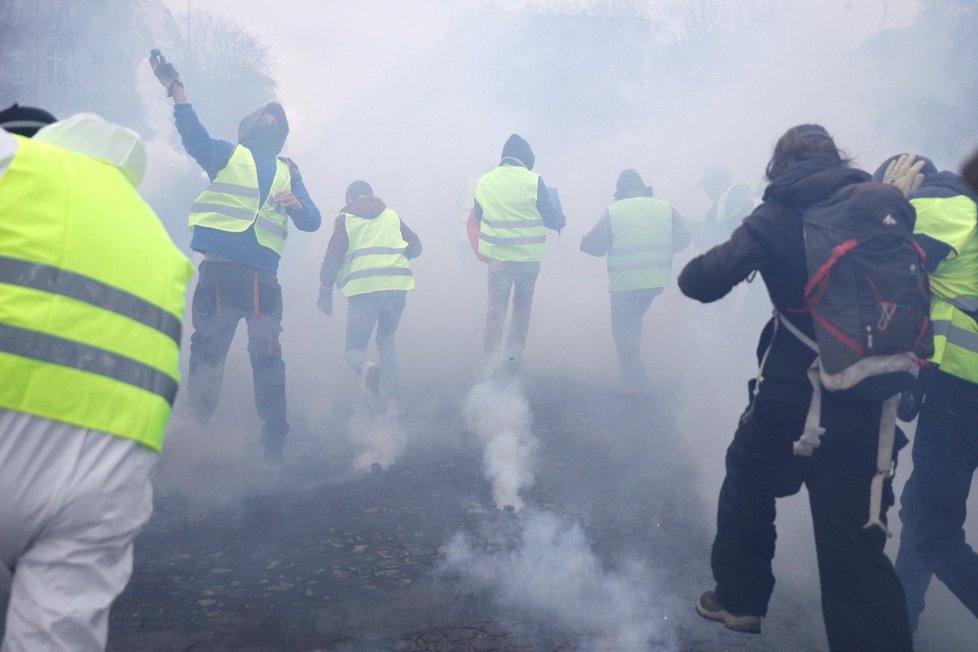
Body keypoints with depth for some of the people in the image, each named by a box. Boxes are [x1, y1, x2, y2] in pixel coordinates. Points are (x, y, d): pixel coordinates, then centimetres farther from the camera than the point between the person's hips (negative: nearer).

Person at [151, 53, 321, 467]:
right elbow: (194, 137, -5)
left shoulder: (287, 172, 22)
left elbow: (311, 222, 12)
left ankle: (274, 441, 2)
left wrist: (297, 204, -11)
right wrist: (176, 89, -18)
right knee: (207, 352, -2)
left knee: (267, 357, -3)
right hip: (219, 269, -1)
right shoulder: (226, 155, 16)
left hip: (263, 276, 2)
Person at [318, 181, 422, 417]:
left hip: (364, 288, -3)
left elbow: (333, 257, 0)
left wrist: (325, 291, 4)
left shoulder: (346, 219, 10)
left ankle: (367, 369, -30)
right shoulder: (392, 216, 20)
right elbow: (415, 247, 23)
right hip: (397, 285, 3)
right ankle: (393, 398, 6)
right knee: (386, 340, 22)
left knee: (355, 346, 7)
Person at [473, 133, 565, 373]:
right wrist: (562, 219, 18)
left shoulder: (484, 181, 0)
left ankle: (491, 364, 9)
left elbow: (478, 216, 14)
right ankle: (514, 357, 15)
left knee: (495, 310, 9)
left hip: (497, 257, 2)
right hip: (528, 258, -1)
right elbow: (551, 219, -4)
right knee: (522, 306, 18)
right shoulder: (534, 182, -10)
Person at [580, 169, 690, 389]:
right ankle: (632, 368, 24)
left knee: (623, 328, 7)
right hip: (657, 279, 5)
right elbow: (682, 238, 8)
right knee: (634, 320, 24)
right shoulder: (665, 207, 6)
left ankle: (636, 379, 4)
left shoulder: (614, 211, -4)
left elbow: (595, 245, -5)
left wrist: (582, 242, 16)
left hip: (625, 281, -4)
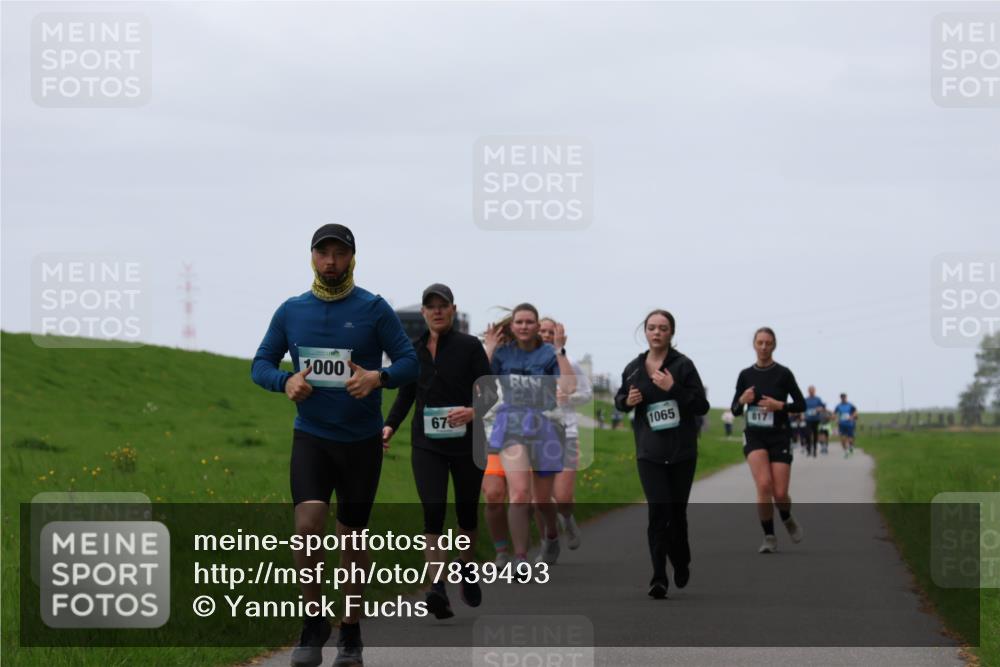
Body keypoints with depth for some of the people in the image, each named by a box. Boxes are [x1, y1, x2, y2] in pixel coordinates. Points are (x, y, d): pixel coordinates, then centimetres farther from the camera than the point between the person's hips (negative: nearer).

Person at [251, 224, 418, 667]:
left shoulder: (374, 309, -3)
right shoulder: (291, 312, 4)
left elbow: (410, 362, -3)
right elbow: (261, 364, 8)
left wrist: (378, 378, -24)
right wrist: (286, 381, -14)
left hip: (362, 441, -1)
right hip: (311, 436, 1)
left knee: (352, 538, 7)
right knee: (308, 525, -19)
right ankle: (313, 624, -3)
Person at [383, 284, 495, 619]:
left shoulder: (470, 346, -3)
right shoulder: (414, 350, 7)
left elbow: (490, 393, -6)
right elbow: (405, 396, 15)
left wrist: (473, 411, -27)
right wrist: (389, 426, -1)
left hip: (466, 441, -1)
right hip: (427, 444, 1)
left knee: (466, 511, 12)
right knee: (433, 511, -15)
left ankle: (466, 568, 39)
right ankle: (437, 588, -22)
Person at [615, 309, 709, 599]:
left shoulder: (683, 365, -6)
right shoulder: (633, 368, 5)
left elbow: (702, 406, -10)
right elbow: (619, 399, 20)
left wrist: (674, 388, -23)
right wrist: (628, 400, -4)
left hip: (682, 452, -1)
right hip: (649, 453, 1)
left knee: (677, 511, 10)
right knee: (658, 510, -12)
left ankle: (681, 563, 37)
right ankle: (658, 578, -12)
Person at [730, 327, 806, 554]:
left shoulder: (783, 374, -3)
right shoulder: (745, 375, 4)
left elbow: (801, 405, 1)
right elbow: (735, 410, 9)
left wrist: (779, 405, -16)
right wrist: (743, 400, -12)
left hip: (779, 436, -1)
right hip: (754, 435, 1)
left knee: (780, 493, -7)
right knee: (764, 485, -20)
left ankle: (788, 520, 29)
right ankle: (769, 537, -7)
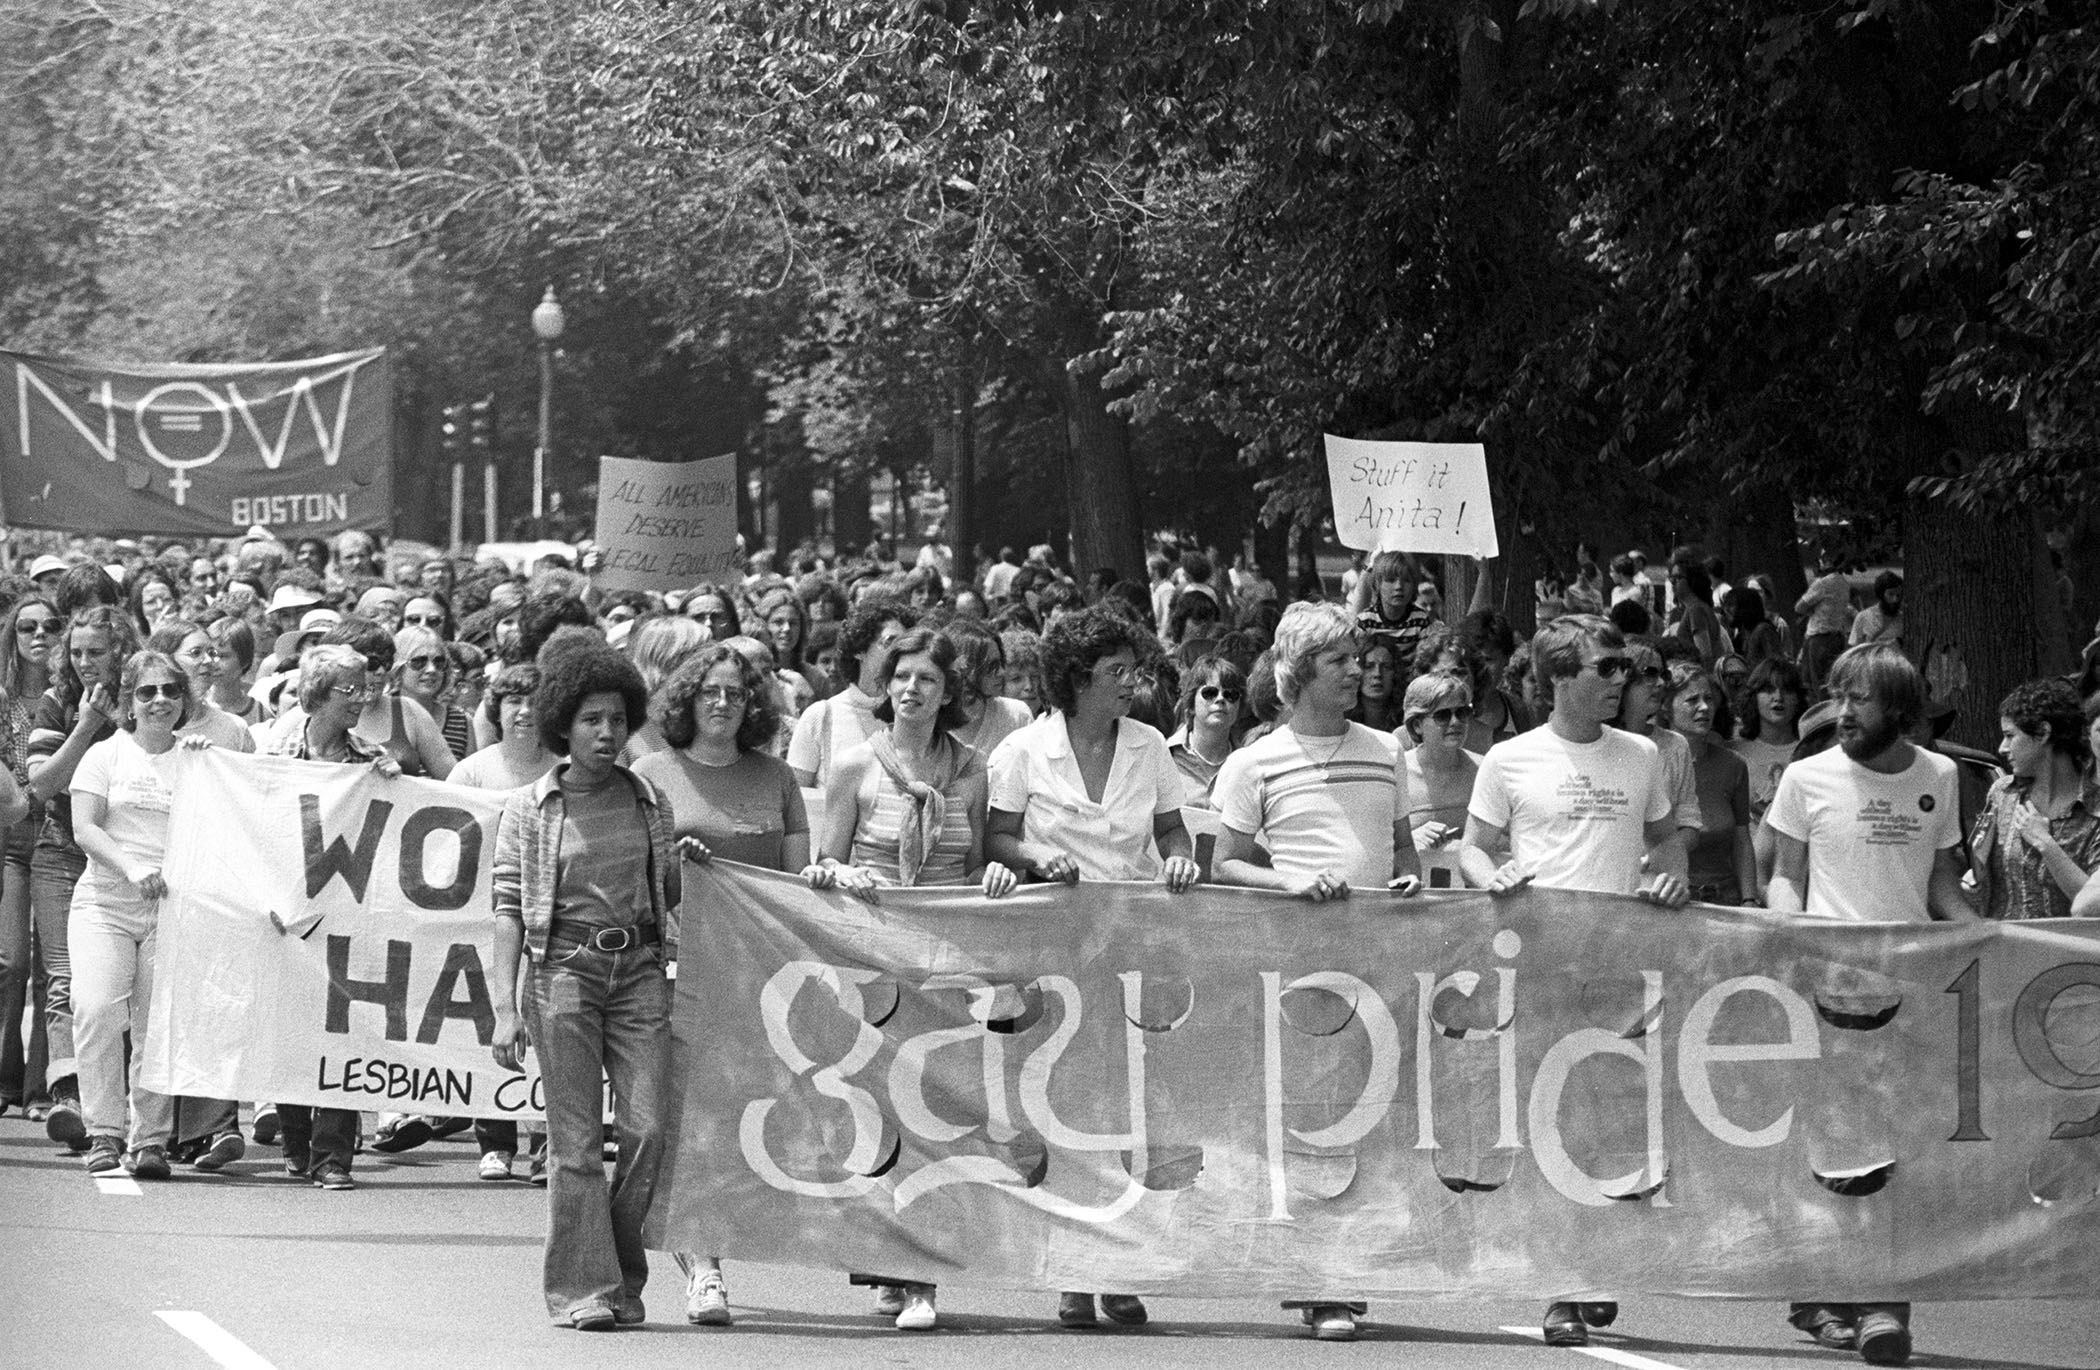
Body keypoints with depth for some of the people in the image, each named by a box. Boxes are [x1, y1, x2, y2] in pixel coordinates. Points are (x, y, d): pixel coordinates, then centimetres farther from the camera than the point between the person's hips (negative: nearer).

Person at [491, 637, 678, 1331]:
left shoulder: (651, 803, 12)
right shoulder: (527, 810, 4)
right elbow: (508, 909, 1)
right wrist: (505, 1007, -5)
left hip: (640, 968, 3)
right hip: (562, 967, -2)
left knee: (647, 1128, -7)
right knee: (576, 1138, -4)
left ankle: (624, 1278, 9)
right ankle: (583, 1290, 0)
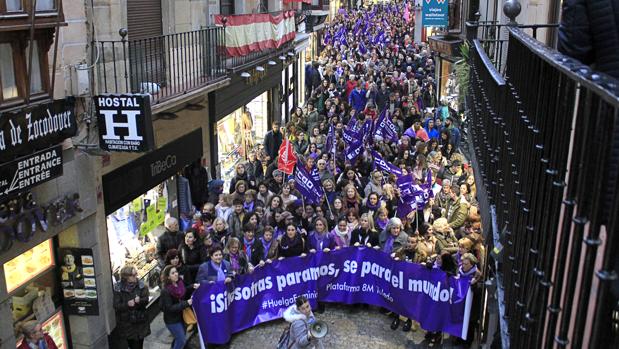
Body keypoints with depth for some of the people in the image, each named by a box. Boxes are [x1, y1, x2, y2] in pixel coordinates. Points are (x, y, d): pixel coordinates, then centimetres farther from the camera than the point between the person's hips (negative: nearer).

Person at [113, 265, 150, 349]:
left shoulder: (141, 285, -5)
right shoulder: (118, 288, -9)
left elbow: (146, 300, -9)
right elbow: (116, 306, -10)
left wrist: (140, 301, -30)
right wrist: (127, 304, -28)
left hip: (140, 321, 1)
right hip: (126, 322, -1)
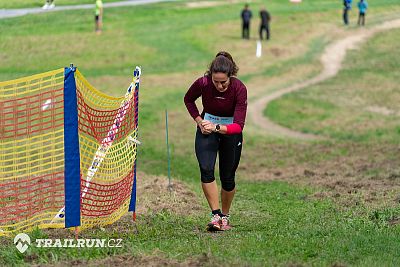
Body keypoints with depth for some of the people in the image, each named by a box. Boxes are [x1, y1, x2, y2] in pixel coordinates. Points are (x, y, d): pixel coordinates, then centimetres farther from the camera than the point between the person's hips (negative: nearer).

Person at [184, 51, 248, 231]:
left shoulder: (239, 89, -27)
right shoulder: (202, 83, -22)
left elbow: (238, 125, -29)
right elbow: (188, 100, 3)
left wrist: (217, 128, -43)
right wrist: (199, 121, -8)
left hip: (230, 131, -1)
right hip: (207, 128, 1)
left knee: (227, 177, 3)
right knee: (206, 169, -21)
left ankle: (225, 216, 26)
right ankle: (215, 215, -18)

-=-=-=-=-

Task instructions
Copy out, word for word, the part of the entries above that begins at the line with "right wrist: (389, 426, -1)" and ends at the line with "right shoulder: (745, 375, 4)", including both.

Your response
right wrist: (389, 426, -1)
left hip: (466, 441, -1)
right hip: (427, 444, 1)
left knee: (466, 511, 12)
right knee: (433, 511, -15)
left ankle: (466, 568, 39)
right ankle: (437, 588, -22)
Person at [615, 309, 709, 599]:
left shoulder: (683, 365, -6)
right shoulder: (633, 368, 5)
left elbow: (702, 406, -10)
right elbow: (619, 399, 20)
left wrist: (674, 388, -23)
right wrist: (628, 400, -4)
left hip: (682, 452, -1)
right hip: (649, 453, 1)
left knee: (677, 511, 10)
right knee: (658, 510, -12)
left ankle: (681, 563, 37)
right ankle: (658, 578, -12)
Person at [730, 327, 806, 554]:
left shoulder: (783, 374, -3)
right shoulder: (745, 375, 4)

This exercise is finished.